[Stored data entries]
= = = =
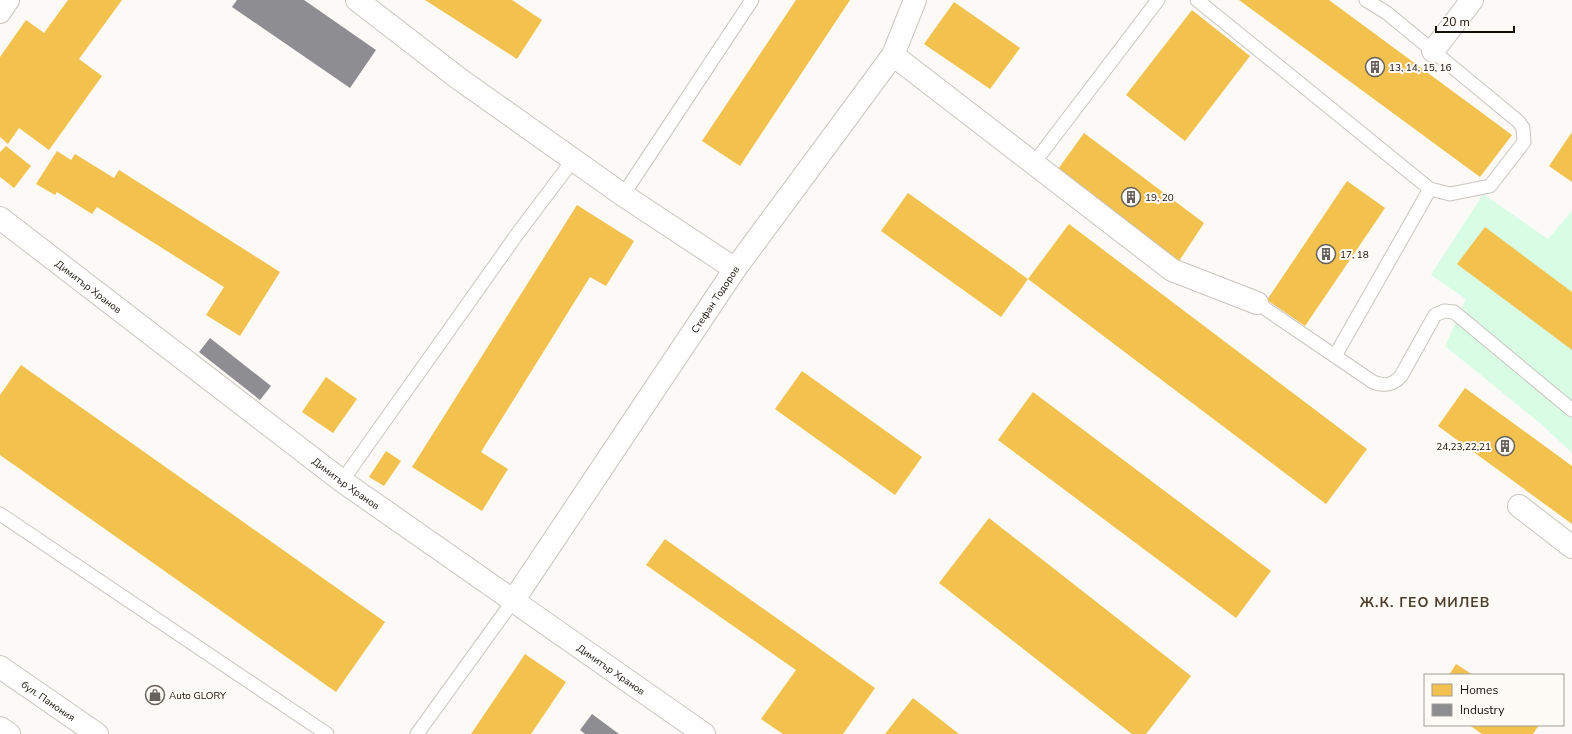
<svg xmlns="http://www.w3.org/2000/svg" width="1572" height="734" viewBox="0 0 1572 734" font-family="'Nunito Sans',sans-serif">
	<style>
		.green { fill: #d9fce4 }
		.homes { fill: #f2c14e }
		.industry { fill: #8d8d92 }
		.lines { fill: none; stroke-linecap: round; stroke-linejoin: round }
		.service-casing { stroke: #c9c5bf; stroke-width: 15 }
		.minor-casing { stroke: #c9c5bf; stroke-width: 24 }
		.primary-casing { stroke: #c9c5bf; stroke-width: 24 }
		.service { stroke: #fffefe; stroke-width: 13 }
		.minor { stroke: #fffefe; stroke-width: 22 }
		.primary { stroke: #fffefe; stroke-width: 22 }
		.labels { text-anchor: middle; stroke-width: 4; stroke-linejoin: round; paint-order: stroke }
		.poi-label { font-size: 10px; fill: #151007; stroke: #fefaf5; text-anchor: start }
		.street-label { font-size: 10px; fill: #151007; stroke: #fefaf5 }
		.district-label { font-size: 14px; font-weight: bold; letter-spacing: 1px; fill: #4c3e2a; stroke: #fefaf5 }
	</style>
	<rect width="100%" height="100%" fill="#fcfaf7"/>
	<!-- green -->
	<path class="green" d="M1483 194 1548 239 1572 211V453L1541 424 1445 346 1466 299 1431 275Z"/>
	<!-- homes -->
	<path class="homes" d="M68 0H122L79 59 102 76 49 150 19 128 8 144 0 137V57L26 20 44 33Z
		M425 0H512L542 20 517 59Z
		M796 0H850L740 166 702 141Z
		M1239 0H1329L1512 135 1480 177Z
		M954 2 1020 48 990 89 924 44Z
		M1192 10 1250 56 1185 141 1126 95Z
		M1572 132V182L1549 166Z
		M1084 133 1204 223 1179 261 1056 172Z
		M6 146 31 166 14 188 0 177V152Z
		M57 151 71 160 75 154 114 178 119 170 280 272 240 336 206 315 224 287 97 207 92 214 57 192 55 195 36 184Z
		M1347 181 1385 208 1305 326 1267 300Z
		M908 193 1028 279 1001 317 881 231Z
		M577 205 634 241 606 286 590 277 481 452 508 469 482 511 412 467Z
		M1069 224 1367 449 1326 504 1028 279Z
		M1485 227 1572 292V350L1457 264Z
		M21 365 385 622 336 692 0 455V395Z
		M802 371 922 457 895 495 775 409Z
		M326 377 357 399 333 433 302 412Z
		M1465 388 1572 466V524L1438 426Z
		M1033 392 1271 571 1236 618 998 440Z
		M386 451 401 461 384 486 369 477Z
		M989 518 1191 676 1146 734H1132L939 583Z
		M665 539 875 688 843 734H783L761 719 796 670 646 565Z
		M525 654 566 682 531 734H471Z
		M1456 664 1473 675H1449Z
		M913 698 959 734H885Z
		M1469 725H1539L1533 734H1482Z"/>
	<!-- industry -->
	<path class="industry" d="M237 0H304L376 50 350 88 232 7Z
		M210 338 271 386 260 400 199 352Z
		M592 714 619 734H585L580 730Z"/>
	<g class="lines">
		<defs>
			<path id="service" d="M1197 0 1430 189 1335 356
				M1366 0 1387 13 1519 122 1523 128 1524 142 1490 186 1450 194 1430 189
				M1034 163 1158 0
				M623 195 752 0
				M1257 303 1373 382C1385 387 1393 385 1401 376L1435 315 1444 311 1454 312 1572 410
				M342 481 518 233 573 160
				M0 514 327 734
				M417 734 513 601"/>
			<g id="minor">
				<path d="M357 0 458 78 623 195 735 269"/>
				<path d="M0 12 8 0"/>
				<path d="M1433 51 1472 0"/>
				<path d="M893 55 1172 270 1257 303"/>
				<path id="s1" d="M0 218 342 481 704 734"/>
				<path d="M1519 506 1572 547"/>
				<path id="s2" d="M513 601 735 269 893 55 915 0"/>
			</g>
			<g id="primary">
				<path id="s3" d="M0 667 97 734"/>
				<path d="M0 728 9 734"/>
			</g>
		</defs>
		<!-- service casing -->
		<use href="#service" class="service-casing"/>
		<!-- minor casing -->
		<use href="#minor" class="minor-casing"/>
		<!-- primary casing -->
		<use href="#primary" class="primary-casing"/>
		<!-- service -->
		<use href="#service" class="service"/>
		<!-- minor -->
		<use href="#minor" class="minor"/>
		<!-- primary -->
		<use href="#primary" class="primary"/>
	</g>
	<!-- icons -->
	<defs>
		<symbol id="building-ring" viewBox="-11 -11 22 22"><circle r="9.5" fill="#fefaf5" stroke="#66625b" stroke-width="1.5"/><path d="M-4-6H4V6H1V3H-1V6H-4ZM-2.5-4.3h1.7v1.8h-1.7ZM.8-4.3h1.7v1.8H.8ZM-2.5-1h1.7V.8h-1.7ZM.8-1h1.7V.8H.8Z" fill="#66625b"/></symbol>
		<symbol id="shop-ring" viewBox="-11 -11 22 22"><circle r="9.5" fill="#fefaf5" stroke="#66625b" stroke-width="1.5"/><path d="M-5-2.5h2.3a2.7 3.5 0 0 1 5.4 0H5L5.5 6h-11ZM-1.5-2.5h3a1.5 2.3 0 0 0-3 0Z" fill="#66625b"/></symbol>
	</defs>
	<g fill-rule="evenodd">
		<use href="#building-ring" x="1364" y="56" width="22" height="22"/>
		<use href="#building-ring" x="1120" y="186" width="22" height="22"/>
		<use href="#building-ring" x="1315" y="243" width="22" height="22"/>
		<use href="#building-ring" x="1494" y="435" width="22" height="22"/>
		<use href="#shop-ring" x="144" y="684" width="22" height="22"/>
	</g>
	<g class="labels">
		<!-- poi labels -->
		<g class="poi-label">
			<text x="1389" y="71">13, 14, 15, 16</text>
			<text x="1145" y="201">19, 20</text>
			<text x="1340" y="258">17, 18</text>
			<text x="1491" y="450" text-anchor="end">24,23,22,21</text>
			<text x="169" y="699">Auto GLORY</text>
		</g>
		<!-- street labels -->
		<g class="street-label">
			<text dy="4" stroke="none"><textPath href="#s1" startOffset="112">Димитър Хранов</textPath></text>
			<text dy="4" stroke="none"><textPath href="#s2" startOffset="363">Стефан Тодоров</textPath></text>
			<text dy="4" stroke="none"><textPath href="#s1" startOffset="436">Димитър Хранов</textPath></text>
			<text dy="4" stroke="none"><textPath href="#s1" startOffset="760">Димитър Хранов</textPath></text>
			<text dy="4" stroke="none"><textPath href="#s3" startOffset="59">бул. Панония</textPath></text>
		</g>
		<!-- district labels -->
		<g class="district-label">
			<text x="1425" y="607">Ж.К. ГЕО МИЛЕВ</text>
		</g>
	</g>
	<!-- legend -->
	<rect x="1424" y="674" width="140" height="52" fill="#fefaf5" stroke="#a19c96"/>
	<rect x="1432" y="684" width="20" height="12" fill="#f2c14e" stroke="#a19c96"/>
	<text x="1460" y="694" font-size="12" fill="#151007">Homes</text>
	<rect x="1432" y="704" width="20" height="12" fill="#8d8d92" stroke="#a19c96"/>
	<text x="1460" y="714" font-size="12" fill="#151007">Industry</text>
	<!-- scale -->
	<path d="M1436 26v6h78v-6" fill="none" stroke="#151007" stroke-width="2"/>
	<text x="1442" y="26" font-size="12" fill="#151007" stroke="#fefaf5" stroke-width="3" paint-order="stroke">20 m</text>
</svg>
= = = =
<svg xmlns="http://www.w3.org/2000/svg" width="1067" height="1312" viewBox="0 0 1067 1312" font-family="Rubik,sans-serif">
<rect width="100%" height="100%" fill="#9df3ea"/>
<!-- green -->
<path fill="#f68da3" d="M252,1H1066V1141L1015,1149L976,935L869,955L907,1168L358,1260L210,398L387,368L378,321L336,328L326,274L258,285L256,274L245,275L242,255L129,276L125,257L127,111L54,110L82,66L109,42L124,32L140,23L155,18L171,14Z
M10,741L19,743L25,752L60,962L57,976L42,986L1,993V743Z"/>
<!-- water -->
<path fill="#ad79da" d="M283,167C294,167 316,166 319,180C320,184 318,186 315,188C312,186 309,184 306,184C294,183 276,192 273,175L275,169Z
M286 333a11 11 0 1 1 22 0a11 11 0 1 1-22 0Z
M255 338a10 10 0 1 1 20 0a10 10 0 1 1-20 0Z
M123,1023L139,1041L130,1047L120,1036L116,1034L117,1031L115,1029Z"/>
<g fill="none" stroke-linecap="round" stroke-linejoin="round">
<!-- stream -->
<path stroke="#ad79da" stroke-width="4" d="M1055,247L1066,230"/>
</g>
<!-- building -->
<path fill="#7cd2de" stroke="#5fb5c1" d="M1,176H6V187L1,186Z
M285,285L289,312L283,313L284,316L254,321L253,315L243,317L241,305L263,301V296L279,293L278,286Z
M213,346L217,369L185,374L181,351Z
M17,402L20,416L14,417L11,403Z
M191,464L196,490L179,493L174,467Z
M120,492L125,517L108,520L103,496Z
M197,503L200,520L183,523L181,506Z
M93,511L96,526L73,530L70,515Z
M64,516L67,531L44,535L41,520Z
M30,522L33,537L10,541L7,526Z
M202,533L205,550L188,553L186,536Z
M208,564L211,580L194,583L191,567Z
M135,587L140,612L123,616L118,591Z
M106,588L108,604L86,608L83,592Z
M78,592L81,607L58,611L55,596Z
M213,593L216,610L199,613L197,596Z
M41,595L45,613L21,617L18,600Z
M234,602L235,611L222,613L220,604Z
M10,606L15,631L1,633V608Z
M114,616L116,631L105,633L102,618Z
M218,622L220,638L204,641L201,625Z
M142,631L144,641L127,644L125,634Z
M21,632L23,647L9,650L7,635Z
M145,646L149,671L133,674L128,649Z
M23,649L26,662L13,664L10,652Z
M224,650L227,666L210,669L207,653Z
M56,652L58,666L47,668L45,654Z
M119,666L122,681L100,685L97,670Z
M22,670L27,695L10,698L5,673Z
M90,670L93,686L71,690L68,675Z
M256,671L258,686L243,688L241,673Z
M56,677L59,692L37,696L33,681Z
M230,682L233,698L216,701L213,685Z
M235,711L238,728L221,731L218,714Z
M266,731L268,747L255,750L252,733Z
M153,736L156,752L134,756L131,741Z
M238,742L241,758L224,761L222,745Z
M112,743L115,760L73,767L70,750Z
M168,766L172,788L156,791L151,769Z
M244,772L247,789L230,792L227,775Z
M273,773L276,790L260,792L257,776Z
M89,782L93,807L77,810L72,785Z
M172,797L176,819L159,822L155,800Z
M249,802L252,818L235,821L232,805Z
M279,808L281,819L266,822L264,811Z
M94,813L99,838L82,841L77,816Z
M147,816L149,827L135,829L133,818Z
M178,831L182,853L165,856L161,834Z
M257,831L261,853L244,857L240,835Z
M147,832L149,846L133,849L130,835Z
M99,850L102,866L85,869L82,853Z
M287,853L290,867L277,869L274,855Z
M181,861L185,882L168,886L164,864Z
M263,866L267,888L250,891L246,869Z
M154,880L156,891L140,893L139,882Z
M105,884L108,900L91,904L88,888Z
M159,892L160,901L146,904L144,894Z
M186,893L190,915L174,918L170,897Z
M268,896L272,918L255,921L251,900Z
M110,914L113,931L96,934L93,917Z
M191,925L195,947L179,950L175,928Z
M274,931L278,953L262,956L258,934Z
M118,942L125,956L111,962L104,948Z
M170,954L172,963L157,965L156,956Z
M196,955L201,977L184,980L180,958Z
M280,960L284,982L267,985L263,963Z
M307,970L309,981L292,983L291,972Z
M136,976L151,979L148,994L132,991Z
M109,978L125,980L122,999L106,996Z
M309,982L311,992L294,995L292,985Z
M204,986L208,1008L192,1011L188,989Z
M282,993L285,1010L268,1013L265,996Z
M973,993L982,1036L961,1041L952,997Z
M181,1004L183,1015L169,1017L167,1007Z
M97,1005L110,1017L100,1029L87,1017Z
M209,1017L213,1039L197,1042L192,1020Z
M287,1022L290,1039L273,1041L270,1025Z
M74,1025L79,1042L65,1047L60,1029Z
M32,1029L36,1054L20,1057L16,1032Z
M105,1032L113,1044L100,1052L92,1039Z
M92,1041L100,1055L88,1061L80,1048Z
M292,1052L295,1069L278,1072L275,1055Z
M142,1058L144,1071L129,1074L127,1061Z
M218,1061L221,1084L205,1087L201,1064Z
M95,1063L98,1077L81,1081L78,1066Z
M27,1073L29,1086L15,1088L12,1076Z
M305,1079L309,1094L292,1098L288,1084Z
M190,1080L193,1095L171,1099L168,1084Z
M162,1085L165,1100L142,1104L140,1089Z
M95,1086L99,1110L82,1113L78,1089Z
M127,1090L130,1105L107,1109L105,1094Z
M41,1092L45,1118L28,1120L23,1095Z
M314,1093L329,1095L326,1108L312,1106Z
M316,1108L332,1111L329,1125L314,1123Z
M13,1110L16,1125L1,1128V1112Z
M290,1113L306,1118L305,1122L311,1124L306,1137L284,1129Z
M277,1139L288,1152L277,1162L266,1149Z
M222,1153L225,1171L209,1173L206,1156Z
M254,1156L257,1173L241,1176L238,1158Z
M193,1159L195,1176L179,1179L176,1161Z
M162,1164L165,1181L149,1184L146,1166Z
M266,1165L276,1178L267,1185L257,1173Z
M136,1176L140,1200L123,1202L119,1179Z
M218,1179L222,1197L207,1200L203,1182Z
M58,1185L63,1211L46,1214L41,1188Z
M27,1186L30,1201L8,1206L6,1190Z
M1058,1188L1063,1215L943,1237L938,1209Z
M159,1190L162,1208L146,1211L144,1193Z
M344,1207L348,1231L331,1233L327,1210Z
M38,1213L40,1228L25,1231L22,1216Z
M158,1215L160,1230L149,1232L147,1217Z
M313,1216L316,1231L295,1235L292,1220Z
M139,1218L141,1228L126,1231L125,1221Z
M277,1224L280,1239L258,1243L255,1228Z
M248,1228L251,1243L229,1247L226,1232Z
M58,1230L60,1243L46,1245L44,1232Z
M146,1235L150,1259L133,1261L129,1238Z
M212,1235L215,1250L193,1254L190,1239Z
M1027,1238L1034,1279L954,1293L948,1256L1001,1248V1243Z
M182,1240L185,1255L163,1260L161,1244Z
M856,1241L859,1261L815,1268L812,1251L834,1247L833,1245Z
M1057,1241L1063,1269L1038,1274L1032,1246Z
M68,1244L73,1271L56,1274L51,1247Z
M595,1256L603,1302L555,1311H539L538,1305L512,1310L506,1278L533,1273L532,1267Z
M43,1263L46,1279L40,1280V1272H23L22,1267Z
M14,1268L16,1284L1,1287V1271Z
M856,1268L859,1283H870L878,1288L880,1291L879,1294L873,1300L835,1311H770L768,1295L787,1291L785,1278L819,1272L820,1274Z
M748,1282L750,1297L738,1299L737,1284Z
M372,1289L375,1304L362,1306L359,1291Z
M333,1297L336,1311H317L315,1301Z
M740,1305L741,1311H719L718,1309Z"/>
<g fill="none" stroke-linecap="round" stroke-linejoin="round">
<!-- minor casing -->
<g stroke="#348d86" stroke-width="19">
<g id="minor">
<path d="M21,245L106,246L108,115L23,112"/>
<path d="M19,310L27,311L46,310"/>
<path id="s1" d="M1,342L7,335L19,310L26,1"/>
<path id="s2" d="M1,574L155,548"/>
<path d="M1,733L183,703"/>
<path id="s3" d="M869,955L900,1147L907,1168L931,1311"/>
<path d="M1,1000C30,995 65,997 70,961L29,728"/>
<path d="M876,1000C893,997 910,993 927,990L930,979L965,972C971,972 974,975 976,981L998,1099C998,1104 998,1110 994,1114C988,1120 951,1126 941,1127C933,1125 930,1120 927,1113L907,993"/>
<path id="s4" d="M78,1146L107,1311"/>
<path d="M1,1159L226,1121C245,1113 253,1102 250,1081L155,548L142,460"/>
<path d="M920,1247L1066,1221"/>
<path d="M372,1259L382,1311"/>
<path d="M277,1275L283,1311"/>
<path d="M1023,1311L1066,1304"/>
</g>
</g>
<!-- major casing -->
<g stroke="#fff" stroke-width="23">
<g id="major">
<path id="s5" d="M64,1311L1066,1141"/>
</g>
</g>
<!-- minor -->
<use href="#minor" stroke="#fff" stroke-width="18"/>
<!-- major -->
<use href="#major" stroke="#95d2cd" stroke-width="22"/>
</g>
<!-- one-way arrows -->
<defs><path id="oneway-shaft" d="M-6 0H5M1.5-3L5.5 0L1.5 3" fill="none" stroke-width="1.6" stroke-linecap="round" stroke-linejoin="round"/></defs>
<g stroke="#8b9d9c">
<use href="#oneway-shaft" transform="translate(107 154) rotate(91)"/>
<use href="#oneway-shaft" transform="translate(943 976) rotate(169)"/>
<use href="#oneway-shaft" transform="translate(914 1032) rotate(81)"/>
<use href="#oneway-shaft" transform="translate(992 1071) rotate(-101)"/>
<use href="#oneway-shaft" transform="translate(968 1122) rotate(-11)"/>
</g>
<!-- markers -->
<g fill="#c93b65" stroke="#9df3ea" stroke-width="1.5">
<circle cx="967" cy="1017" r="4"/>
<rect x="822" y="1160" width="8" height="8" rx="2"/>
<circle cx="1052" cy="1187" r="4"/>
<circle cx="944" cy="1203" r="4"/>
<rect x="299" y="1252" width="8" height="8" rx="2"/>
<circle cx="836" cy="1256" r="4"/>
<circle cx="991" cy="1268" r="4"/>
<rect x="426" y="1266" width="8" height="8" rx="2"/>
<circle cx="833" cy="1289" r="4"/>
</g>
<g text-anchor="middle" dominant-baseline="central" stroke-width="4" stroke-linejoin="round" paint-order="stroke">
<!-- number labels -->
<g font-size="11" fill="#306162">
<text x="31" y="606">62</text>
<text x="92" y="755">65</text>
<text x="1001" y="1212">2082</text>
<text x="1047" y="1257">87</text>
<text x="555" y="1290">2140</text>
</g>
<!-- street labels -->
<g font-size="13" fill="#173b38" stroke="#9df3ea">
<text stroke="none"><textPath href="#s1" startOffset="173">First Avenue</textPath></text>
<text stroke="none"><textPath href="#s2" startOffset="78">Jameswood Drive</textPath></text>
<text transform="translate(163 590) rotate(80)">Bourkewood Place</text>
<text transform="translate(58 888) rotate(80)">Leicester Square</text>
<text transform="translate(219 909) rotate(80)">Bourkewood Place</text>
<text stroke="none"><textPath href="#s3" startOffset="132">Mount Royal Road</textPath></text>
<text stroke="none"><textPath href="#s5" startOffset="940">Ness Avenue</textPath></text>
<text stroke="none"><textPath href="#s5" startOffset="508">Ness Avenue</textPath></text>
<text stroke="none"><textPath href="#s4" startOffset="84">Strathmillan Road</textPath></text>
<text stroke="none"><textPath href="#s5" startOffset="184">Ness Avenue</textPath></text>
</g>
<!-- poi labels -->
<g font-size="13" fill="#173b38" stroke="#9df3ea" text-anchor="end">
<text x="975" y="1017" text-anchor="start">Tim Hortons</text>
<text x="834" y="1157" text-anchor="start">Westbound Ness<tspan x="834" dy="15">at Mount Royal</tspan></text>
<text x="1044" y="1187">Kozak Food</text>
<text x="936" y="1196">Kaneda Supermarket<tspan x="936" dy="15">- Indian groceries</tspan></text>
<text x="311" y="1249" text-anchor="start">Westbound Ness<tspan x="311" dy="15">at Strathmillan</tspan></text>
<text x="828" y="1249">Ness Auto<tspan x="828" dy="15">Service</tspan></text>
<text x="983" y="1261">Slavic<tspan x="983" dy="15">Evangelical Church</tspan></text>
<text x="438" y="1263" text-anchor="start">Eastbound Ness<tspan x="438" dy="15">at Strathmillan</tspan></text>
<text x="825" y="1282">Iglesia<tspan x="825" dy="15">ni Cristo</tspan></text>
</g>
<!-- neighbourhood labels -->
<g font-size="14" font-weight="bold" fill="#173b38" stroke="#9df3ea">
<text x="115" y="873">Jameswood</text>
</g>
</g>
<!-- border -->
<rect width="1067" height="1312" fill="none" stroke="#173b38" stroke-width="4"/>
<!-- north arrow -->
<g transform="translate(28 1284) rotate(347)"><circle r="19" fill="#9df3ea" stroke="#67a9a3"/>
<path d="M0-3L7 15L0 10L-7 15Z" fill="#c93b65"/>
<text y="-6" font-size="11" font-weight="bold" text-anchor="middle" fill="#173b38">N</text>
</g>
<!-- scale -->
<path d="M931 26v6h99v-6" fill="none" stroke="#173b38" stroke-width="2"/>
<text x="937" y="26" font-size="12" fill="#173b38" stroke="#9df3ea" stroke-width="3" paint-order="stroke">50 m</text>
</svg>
= = = =
- **EXERCISE PROMPT**
Your reply is to repeat, unchanged, the lines above running from the one with "M254,1156L257,1173L241,1176L238,1158Z" up to and including the one with "M38,1213L40,1228L25,1231L22,1216Z".

- **RESULT BELOW**
M254,1156L257,1173L241,1176L238,1158Z
M193,1159L195,1176L179,1179L176,1161Z
M162,1164L165,1181L149,1184L146,1166Z
M266,1165L276,1178L267,1185L257,1173Z
M136,1176L140,1200L123,1202L119,1179Z
M218,1179L222,1197L207,1200L203,1182Z
M58,1185L63,1211L46,1214L41,1188Z
M27,1186L30,1201L8,1206L6,1190Z
M1058,1188L1063,1215L943,1237L938,1209Z
M159,1190L162,1208L146,1211L144,1193Z
M344,1207L348,1231L331,1233L327,1210Z
M38,1213L40,1228L25,1231L22,1216Z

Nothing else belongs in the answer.